[Stored items]
━━━━━━━━━━━━━━━━
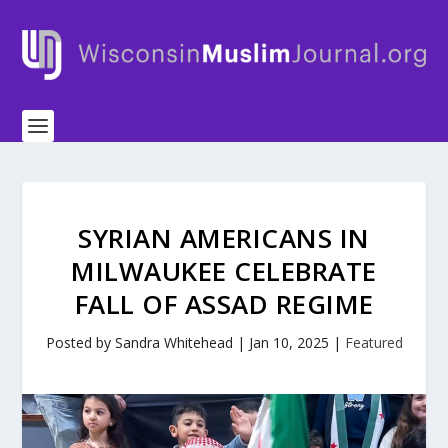
SYRIAN AMERICANS IN
MILWAUKEE CELEBRATE
FALL OF ASSAD REGIME
Posted by
Sandra Whitehead
|
Jan 10, 2025
|
Featured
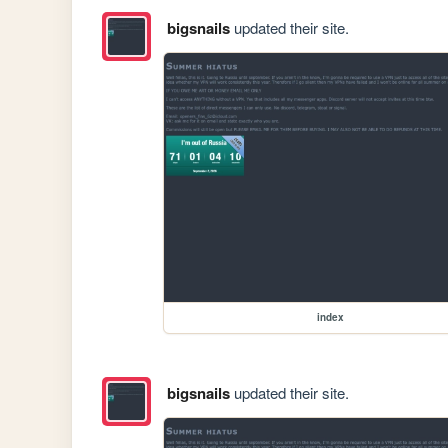
bigsnails
updated their site.
index
bigsnails
updated their site.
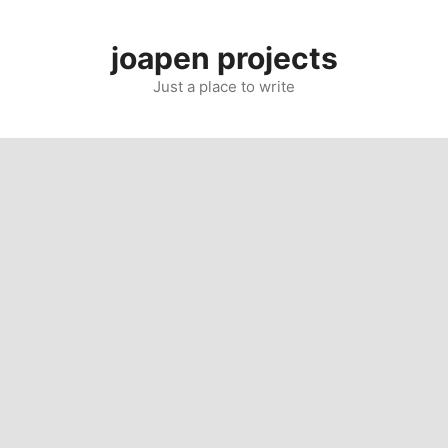
Skip
to
joapen projects
content
Just a place to write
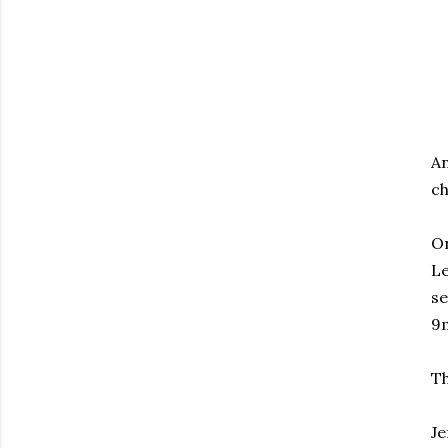
An
ch
On
Le
se
9
Th
Je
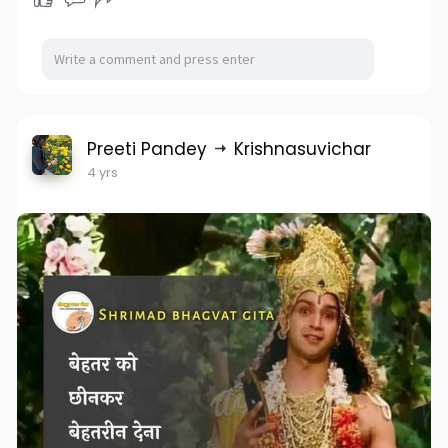
Preeti Pandey
Krishnasuvichar
4 yrs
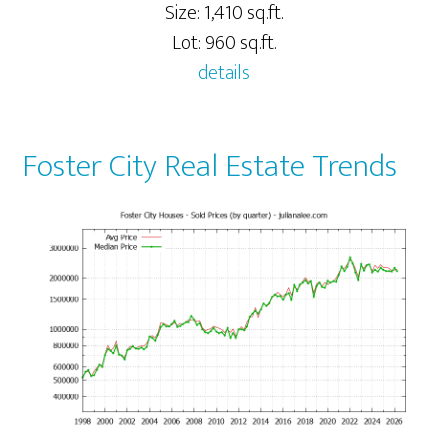
Size: 1,410 sq.ft.
Lot: 960 sq.ft.
details
Foster City Real Estate Trends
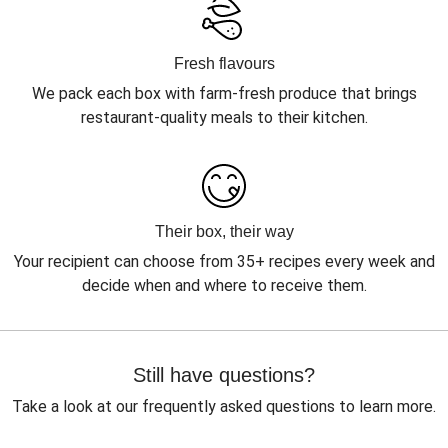
Fresh flavours
We pack each box with farm-fresh produce that brings
restaurant-quality meals to their kitchen.
Their box, their way
Your recipient can choose from 35+ recipes every week and
decide when and where to receive them.
Still have questions?
Take a look at our frequently asked questions to learn more.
━━━━━━━━━━━━━━━━
- EXERCISE REQUIREMENTS
Each record must be repeated verbatim, and no picture may appear in the copy.

- ANSWER SPACE
SYRIAN AMERICANS IN
MILWAUKEE CELEBRATE
FALL OF ASSAD REGIME
Posted by
Sandra Whitehead
|
Jan 10, 2025
|
Featured
bigsnails
updated their site.
index
bigsnails
updated their site.
Skip
to
joapen projects
content
Just a place to write
An
ch
On
Le
se
9
Th
Je
Preeti Pandey
Krishnasuvichar
4 yrs
Size: 1,410 sq.ft.
Lot: 960 sq.ft.
details
Foster City Real Estate Trends
Fresh flavours
We pack each box with farm-fresh produce that brings
restaurant-quality meals to their kitchen.
Their box, their way
Your recipient can choose from 35+ recipes every week and
decide when and where to receive them.
Still have questions?
Take a look at our frequently asked questions to learn more.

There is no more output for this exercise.